Source records below:

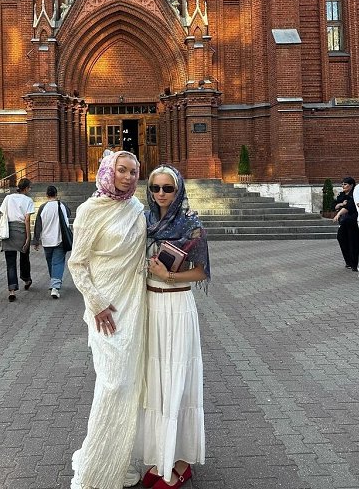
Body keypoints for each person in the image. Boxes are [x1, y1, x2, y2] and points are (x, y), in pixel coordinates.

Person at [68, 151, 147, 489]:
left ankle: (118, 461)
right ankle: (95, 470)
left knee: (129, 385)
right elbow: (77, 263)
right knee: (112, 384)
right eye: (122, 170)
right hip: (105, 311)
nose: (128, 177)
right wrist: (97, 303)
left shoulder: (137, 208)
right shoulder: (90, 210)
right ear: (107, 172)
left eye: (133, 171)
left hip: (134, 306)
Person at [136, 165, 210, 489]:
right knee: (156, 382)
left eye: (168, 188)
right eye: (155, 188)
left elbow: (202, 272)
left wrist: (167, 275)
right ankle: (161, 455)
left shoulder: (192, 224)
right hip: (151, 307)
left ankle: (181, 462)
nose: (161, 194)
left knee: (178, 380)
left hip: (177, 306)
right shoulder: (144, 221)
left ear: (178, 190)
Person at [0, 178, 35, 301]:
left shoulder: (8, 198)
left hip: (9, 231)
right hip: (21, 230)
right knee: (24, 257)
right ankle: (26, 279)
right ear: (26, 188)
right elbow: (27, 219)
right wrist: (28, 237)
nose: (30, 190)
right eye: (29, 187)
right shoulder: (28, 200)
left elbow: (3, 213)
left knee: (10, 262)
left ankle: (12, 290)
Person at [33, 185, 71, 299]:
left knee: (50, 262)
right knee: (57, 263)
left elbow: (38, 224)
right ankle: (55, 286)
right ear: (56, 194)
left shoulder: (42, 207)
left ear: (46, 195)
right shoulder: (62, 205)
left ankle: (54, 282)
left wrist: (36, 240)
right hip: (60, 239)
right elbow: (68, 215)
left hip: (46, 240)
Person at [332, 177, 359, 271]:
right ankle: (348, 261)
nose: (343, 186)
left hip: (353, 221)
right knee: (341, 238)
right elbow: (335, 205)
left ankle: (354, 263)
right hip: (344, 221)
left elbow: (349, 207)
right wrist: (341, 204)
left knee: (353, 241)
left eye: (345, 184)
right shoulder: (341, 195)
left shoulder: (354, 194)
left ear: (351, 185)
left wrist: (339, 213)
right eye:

End of Source records.

## Exercise description
Every line from the one that has "right wrist: (341, 204)" down to the last line above must be written out exactly, with both ends included and nothing else.

## Answer space
right wrist: (341, 204)
left knee: (353, 241)
left eye: (345, 184)
right shoulder: (341, 195)
left shoulder: (354, 194)
left ear: (351, 185)
left wrist: (339, 213)
right eye:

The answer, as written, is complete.